Simon Beck, the editor of the Globe and Mail University Report Card 2007, noted that since the survey was “self-selecting” the number of respondents per institution varied heavily.
“Obviously the bigger the university, the more likely the bigger the sample was,” Beck said, noting that separating the schools into four size groups has facilitated fairer comparison.
“We don’t think it’s fair to compare a large school with a very small school, because they have different challenges, and often different aims and goals,” Beck said. “You would only really want to be comparing the schools within each size grouping for a fair comparison.”
Nevertheless, Dollansky said that there are “numerous different surveys done by external groups that all value different things” and provide different results.
“Without clear justifiable methodology behind it, [reports ranking universities] can sometimes be misleading to prospective students,” he said.
Duncan Wojtaszek, the executive director of the Council of Alberta University Students (CAUS), added that prospective students decide which university to attend based on a variety of reasons.
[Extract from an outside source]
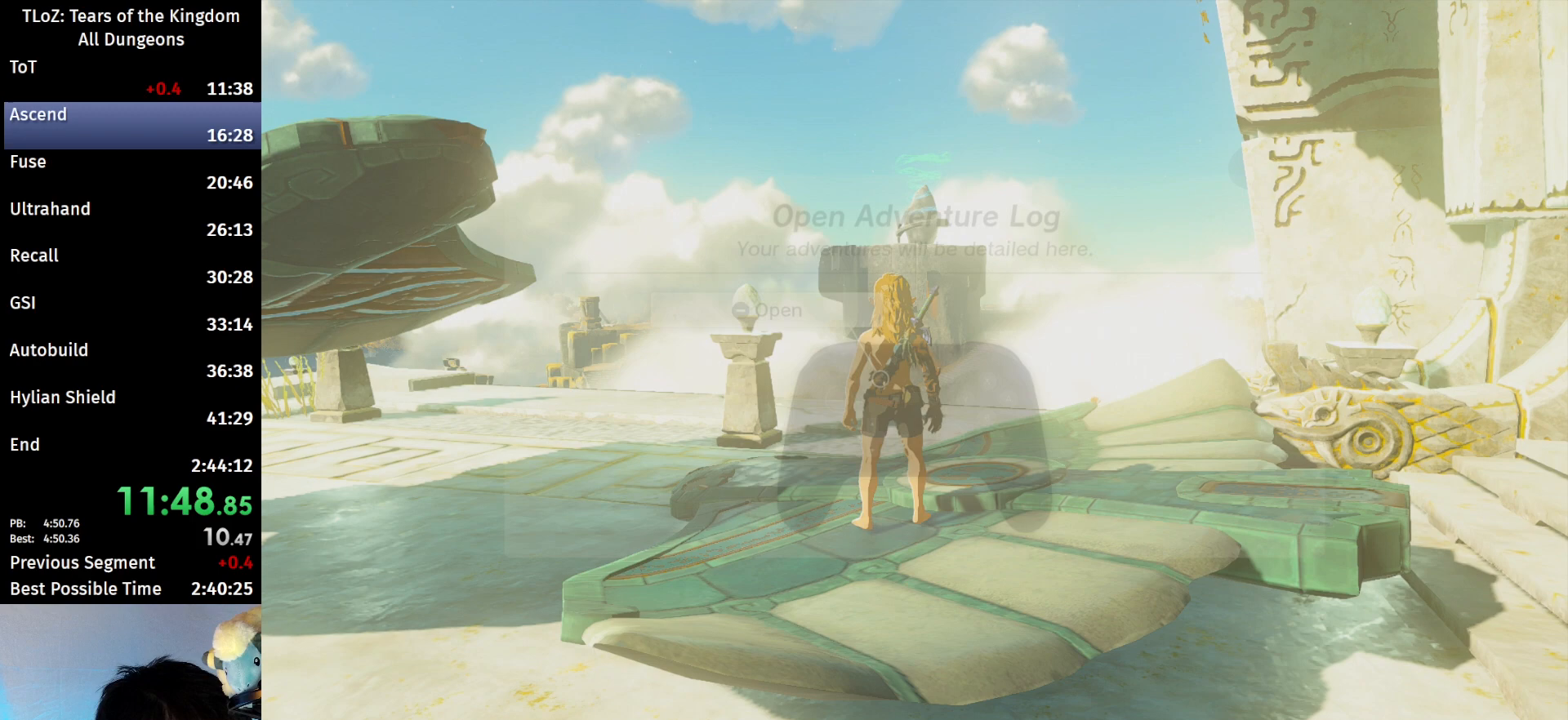
{"buttons": ["B"], "left_stick": "center", "right_stick": "down-right", "events": [[33, "B", "up"], [133, "B", "down"], [400, "B", "up"], [467, "B", "down"]]}
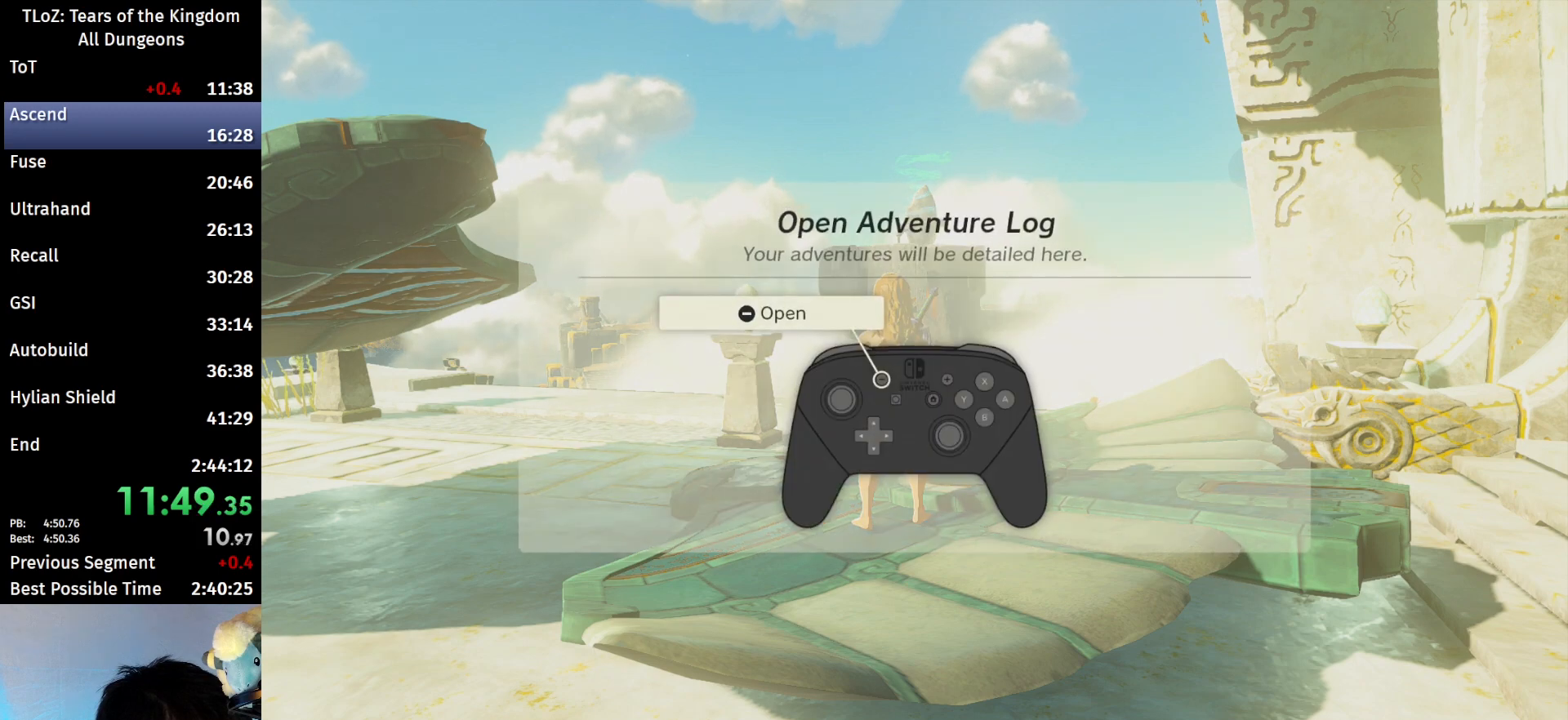
{"buttons": ["B"], "left_stick": "center", "right_stick": "down-right", "events": [[67, "B", "up"], [133, "B", "down"], [233, "B", "up"], [300, "B", "down"], [367, "B", "up"], [467, "B", "down"]]}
“And often times, not all of those reasons are in-calculated in single report,” he said. “I’m not trying to downplay [the Globe and Mail University Report Card . . . but] it’s by no means the only criteria that a student will use when deciding what program to attend.”
University rankings published by Maclean’s magazine have faced continued opposition from post-secondary institutions who regard the methodology used to compile the rankings as flawed.
But Beck noted that the Globe and Mail’s rankings provide a different resource.
“We feel we do a complimentary job to Maclean’s. It’s not really a sort of directly comparable kind of process,” he said.
“From the standpoint of an undergraduate student, the Globe and Mail report is probably more useful than the MacLean’s report,” said University of Alberta provost and vice-president Carl Amrhein.
“However, the Globe and Mail report is also flawed in the sense that it takes anybody that signs on to that website.”
The Globe and Mail’s online survey asked students to respond to over 100 different aspects of campus life ranging from the quality of food, class size, technological resources, and athletics.
According to Amhrein it cannot be assumed that students from different universities will evaluate things in the same way.
“An undergraduate student knows only [his or her] own situation in that single university,” he said.
However, Amrhein added that despite its potential flaws, he still pays attention to the Globe and Mail survey “because it does contain, even in a sort of rough form, information that we find useful.”
Even if it’s only the students who get onto that website and respond, that’s still a student’s summary judgment that I should pay attention to,” he said.
Both Dollansky and Amrhein named the National Survey of Student Engagement (NSSE) as a resource with tight statistical quality control they refer to often.
Beck emphasized that over the six years of the report he thinks the overall attention that universities pay to the quality of student life has been increasing.
“We really think that [the report card has] had a good impact in that the universities take it seriously now and do listen to what their students say,” Beck concluded.